Posts Tagged ‘why you don’t read’

Welcome to the advent of the

Kamikaze Adult Literacy Campaign

Where we advocate SURPRISE LITERACY ATTACKS on your (unsuspecting) neighbors, (bewildered) spouses, and of course your head-up-their-ass co-workers!  (That one doesn’t even deserve parentheses! Mwuhaha!)

In the US, children read more than adults.  Young adult books are the most-purchased literature.  Adults are being left behind!  This means that adults are becoming less socially cognizant.  They’re becoming functionally illiterate.  They’re becoming… stupidheads.  (Yes, that is a clinical term.)  Their attention span is waning, their patience grows more minute, and their bodies and minds become primed for ALIEN TAKE-OVER!

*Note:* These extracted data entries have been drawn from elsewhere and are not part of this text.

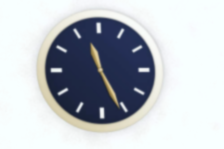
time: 11:26
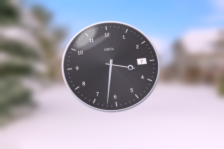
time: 3:32
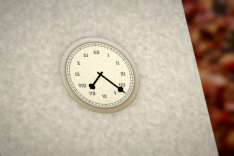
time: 7:22
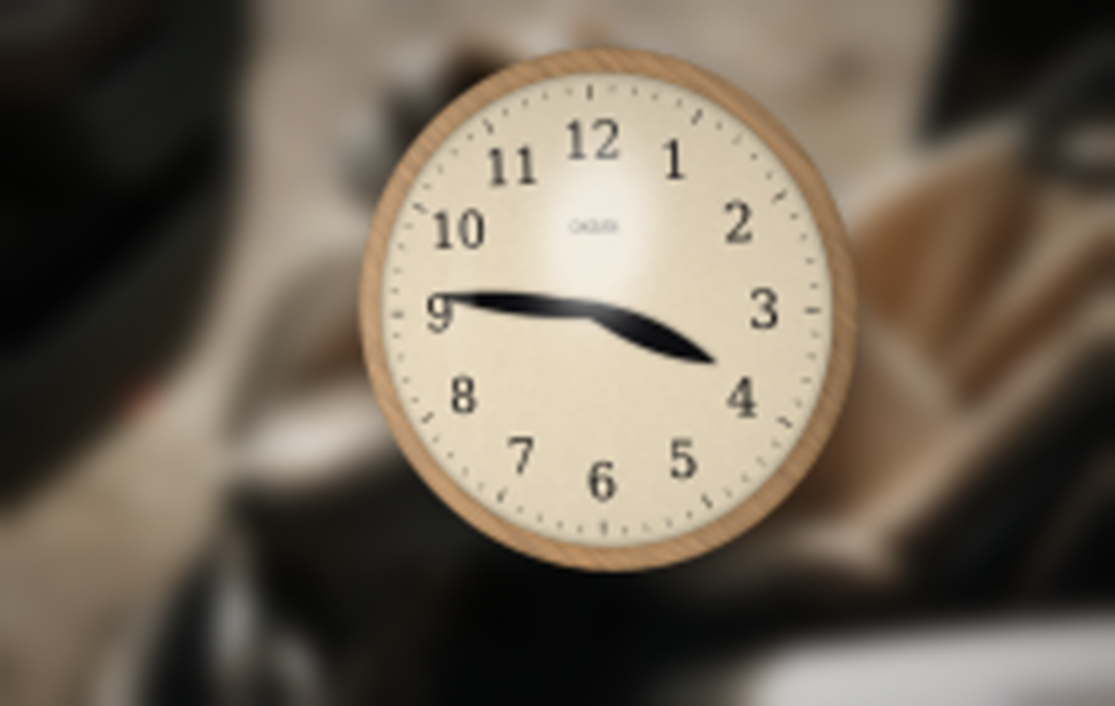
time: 3:46
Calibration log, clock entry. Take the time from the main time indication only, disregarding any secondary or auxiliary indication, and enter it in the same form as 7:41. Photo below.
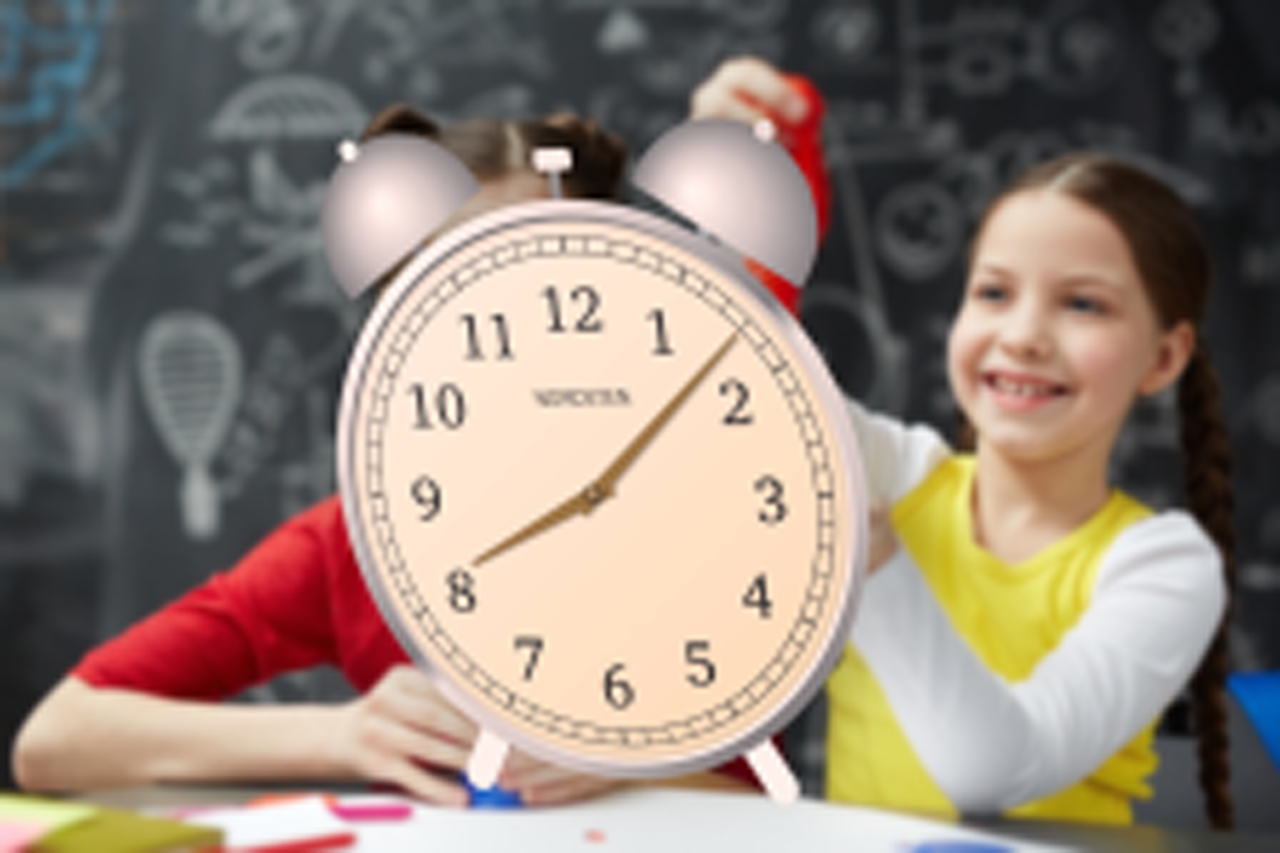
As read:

I mean this in all seriousness, I’d love to see a few more aliens here and there, especially at the grocery store (someone needs to replace the gal who is always telling me Who Died) and at work (we’re not even going to go into WHY alien alternation is the ONLY SOLUTION for the nutsos, cranks, and poopheads who troll our nation’s libraries–)

Actually, let’s do so!

BECAUSE you did not READ a book last month (admit it!) that comfy spot in the library was FORFEITED to the smelly homeless guy who farts a lot.  And then there’s the crazy lady who’s suing everyone and their grandmother and for some reason thinks her neighborhood library staff will help her sift up new reasons to sue them.  Because you did not READ a book, Porn Man has moved from looking to participatory porn… and he’s writing a “book” detailing the wonders of white trash as portrayed by the industry.

It’s all your fault!

And so, here’s what you can do to make amends (and so I don’t end up under the wheels of a psychiatrist’s $100k BMW–they run over their more troublesome patients, just for fun, just to see the looks on our faces when they turn on us and Don’t Honk)–read a damn book!  And while you’re at it, don’t read some boring shit that everyone says is good for you.  Read something classy and dangerous.  And then turn around and smack your sunbathing nude neighbor upside the head with a great indie-published festival piece regarding the dangers of children.  He (or she) (it’s all the same when it’s your neighbor who’s nude… ’cause it’s not pretty) will thank you for it.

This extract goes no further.